"Oh, don't say that, Gilbert, please don't!" she answered, putting her arms about me as if she would in this way shield and restrain me.
"I didn't mean it, Constance, you know; but Moth'll not stop at anything nor wait for the courts, and once he gets me, there will be no help for it. It would be just like him to put me in jail—but where I am to go I don't know."
"Don't go at all, Gilbert, please don't, there's no need," she pleaded.
To this I made no response, and for a time we sat without speaking, clasping each other's hands. At last, seeing I was determined, she looked up timidly and as if she had found a way out of our trouble.

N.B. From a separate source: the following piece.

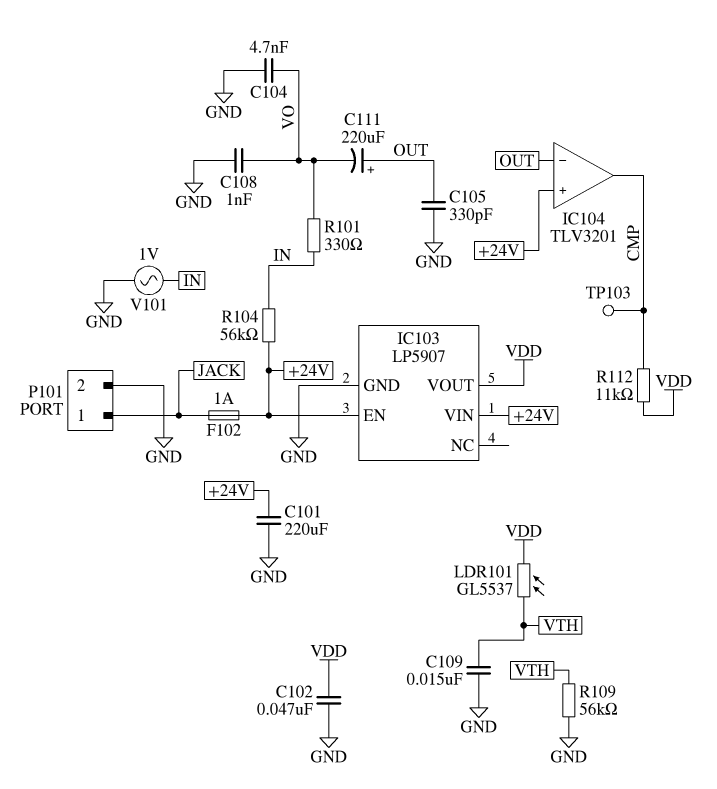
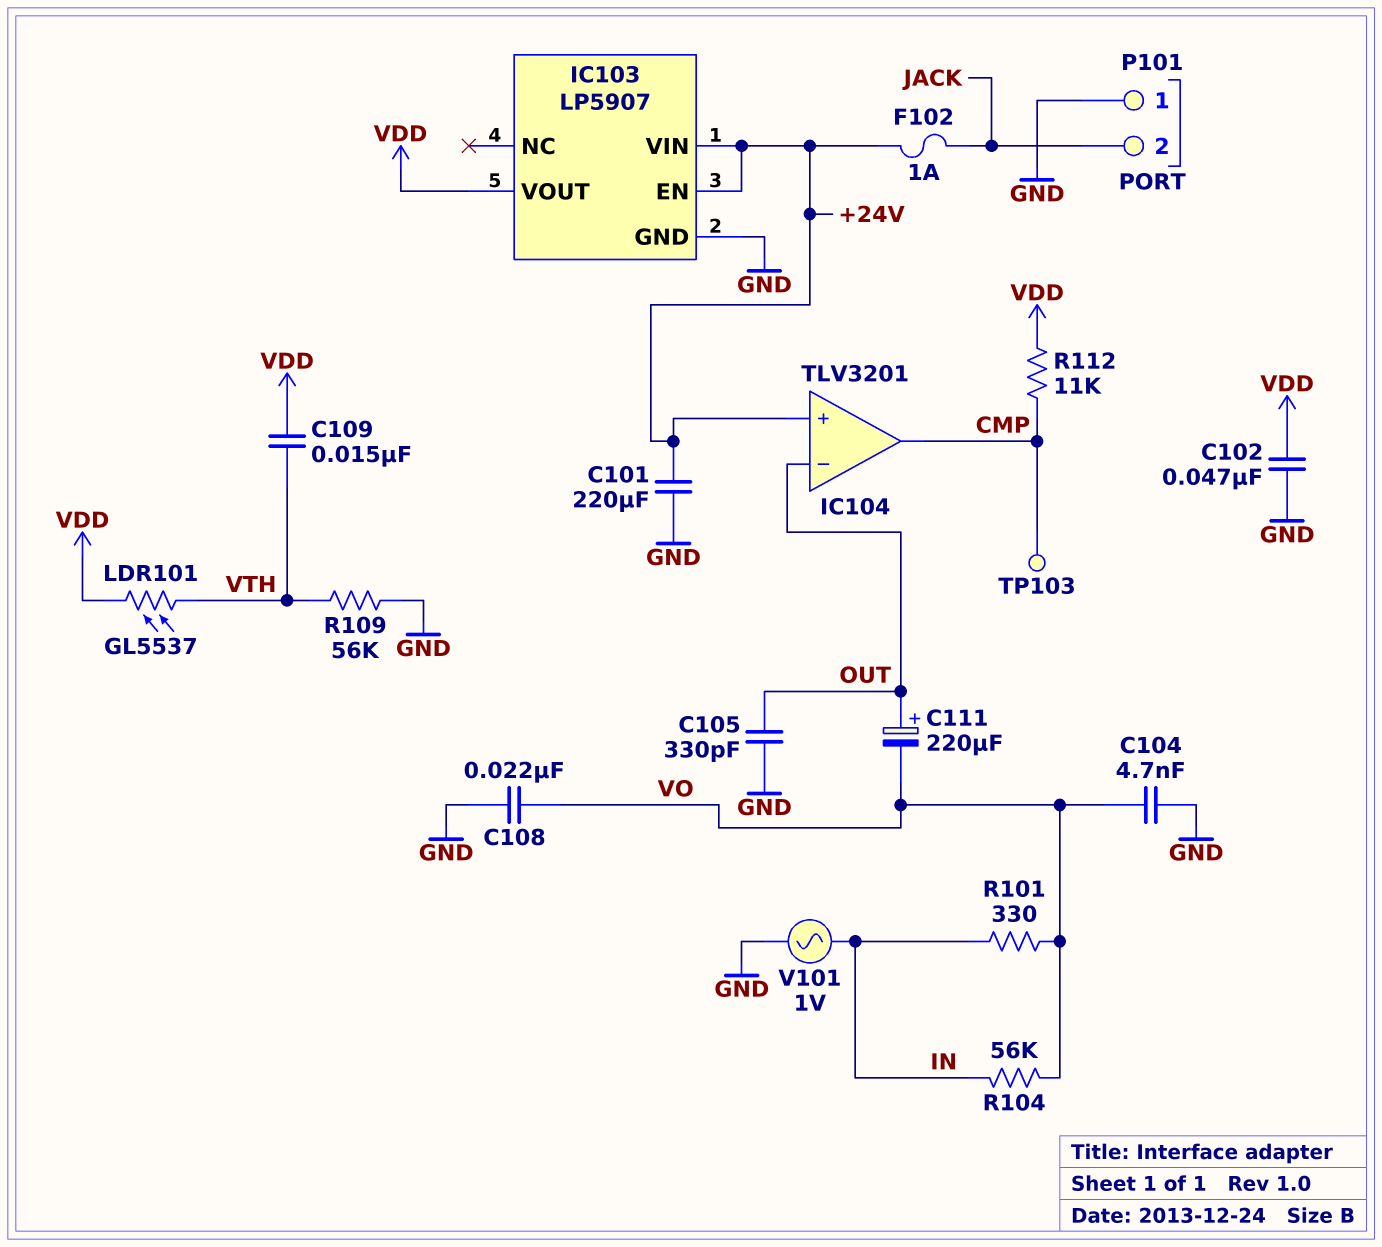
C108: 1nF (GND, VO) -> 22nF (GND, VO)
C109: 15nF (GND, VTH) -> 15nF (VDD, VTH)
P101 pin 1: JACK -> GND
P101 pin 2: GND -> JACK
R104: 56k (+24V, IN) -> 56k (IN, VO)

"If you will leave, Gilbert, why not go to the Blakes? They are such gentle people, too, and Moth would never be able to find you there."
"It's the very thing," I cried, jumping up, "and not like going away, either, for I shall be near you all the time; you are always my good angel, Constance," I added, kissing the sweet creature.
"Then you will go there?"
"Yes; but no one must be told, so that if Uncle Job is asked, he can say he doesn't know."
"No one but Blott, for he must go with you. He will not betray us, I'm sure," she answered.
On Blott's being sent for, she went to him, and taking his great hand said, in a hesitating, timid way, "We want you to do something for us, and we know you will never speak of it to any one."